Et là, dès les premières pages tournées, tout est revenu. Cette langue ciselée, cette atmosphère sombre et mystérieuse, ces personnages troubles, ces grandes demeures perdues dans la lande, ces grandes familles à héritage, ces superstitions … S’en était fait de moi, Wilkie avaient encore user de son charme.

Le roman s’ouvre sur une nuit tragique : Mrs Treverton se meurt. Elle convoque sa femme de chambre, Sarah Leeson, à son chevet. Sarah est une femme étrange, peu aimée. Son regard est fuyant, elle semble toujours apeurée, fragile, ses cheveux gris paraissent anachroniques sur son visage encore jeune, elle semble accablée par un terrible chagrin. Cette nuit-là, sa maîtresse lui demande d’écrire sous sa dictée une lettre à son mari pour lui révéler le secret qu’elles gardent ensemble depuis des années et qui les relie. Un secret terrible que Mrs Treverton ne veut pas emporter avec elle dans la tombe. Sarah écrit, la lettre est signée par les deux femmes. Mrs Treverton meurt. Mais Sarah ne peut se résoudre à ce que ce secret soit révélé. Elle cache la lettre dans une partie délabrée du château et s’enfuit.

Le Secret est une bonne brique 570 pages, mais dès que j’ai lu cette première partie, il m’a été impossible de m’arrêter. Une seule idée en tête : que contient donc cette lettre ? Il faudra bien des pages pour le découvrir. Mais Wilkie sait ménager son suspens et introduire brillamment toute une galerie de personnages, dont Rosamond Frankland, née Treverton, héritière du domaine de Porthgenna Tower en est l’héroïne centrale. Cette jeune fille, vive et spontanée, follement amoureuse de son époux aveugle, Léonard, est bien à la fois une représentante de son époque (attachée et totalement dévouée à son mari), mais aussi, par son caractère, une jeune femme réfléchie et intelligente. Bien qu’étant la bonté, le dévouement, la charité faite femme, elle a ce petit quelque chose qui fait qu’on s’attache à elle. D’autres personnages, plus secondaires, sont aussi fascinants comme l’hypocondriaque Mr Phippen ou le détestable misanthrope Andrew Treverton, oncle de Rosamond. Et puis il y a Sarah, qui m’est tout au long du roman apparue comme une pauvre créature, assomée par le chagrin et les remords.
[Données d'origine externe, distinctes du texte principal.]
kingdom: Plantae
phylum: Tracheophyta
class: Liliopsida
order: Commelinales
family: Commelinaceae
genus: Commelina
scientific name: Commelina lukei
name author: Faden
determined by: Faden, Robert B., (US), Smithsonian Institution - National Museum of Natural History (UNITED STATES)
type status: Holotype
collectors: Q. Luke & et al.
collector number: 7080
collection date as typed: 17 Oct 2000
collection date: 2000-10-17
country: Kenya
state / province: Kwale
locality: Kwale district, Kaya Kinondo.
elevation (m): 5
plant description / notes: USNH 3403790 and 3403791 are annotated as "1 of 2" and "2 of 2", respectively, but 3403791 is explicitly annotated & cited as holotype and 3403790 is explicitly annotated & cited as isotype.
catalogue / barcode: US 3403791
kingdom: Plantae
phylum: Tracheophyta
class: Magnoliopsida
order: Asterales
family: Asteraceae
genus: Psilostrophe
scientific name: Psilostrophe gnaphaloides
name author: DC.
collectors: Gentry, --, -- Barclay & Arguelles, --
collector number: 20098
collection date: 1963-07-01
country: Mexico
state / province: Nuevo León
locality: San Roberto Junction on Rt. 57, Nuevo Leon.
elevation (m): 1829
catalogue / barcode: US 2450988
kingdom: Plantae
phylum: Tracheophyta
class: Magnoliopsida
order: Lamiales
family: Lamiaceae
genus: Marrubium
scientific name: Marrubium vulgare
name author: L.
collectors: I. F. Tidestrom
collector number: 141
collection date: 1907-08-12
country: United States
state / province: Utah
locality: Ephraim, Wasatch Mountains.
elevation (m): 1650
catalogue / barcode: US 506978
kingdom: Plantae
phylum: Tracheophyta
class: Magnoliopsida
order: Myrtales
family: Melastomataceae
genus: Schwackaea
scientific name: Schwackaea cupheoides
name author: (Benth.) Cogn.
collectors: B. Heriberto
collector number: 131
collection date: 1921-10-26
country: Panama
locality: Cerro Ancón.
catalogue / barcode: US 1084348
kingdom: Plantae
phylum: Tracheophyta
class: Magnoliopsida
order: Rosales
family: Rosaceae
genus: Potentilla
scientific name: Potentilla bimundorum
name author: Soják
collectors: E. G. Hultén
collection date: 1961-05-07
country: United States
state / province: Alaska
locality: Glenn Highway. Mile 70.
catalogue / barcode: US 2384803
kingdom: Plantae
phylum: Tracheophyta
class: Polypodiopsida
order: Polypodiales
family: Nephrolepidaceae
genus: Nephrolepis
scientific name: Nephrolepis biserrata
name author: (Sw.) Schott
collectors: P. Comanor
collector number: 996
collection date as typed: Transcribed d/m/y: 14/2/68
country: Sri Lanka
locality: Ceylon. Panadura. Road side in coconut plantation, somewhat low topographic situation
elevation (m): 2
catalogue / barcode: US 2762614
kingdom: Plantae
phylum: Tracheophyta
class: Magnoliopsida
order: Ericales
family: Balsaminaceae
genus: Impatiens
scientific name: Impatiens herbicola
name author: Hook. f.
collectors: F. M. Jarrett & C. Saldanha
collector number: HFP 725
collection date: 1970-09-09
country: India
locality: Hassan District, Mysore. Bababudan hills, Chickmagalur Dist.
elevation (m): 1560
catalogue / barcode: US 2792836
Le roman, réparti en 6 livres, nous fait suivre en parallèle tous ces différents personnages que le secret obsède. Et plus on avance vers la révélation du secret plus la lecture devient addictive. Avec Wilkie, on n’est jamais très loin du fantastique, il y a toujours un petit fantôme qui sommeille dans une vieille demeure, des nuits terribles, des chambres mystérieuses, des personnages proches de la folie. Avec le Secret, j’ai retrouvé tout ce que j’aimais des romans de Wilkie.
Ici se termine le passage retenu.